Le sigh. If you want to be treated professionally, act professional. The file format doesn’t enter into it. Decode the PDFs. OCR the images. Read the data with your eyes. And if a person doesn’t know how to do those things then there are people in the community that do.

And this is not an academic debate. As a researcher or security journalist this is part of your job description.


#17

it really seems like people want to conflate posting the information itself with simply copying a link to it into an IRC chatroom. the damage had already been done by someone else before barrett brown came along. someone other than barrett brown put the cache of documents online. he simply pointed to it and asked for help analyzing it’s contents.

in order to point at a scrubbed copy of the cache he would have had to first produce a scrubbed copy (which takes time and resources that, as an independent journalist, he may not have had) and then put that copy of the cache online (which as previously mentioned is even MORE legally dubious than sharing a link).

and it’s not like he published the link in a story or anywhere else on the web that made it easier for people to find the cache - he shared the link in an IRC chatroom. only the people who were in the chatroom would have seen it.

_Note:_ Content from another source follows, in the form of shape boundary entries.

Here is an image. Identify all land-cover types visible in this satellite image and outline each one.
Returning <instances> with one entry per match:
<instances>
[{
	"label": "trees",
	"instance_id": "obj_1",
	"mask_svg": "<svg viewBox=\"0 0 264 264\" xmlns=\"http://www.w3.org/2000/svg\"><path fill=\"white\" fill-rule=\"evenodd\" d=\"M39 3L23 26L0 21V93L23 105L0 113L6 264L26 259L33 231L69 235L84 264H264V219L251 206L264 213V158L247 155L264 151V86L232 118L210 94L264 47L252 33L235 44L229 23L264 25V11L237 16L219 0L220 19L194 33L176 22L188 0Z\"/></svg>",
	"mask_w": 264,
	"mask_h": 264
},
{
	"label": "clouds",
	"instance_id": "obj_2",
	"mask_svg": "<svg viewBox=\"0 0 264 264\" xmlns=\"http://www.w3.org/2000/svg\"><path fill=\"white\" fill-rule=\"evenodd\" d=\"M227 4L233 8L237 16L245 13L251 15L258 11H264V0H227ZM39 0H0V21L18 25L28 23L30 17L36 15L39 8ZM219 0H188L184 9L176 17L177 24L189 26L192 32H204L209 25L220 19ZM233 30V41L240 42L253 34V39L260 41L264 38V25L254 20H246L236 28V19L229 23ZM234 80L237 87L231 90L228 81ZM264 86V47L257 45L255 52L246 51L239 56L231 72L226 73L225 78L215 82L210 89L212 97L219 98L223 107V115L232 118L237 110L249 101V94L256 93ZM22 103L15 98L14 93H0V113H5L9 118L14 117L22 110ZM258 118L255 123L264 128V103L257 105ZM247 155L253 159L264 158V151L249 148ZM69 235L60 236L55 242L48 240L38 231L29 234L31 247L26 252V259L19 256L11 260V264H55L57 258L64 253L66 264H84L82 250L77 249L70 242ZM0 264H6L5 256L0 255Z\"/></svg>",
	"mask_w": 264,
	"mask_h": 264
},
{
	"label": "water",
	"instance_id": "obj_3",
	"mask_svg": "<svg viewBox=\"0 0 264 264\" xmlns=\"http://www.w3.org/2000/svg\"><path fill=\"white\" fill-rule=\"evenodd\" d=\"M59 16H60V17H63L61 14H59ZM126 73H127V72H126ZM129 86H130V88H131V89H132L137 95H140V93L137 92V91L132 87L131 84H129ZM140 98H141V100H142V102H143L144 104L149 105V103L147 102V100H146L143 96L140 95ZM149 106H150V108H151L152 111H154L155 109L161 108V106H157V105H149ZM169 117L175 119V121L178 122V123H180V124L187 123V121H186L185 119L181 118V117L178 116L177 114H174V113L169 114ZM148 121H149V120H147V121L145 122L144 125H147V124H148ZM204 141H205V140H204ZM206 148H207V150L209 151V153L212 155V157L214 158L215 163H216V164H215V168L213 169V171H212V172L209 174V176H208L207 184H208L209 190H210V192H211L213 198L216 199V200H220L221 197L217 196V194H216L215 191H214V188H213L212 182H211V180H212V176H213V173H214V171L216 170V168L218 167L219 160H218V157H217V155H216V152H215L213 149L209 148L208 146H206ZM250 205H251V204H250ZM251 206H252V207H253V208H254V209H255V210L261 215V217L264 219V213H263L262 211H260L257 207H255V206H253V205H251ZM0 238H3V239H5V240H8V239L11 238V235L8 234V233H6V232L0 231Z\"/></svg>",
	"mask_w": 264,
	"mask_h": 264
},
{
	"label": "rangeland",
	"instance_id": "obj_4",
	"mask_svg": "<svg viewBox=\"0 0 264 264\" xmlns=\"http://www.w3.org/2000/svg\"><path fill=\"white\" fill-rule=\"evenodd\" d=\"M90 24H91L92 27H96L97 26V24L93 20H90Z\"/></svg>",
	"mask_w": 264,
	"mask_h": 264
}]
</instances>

edited to add: in fact, boingboing themselves have publicly linked to the docs, and they’ve done so on the web. i don’t see you bemoaning their actions.


#18

Do you expect them to pay in cash? There are only a few options and checks are on their way out.


#19

Bitcoins?
[ducks and covers]

(Really, BTC have no issues with leaked user databases, unlike creditcards.)


#20

not physical cash, but certainly actual money rather than credit. maybe transfer the funds into the contractor’s account.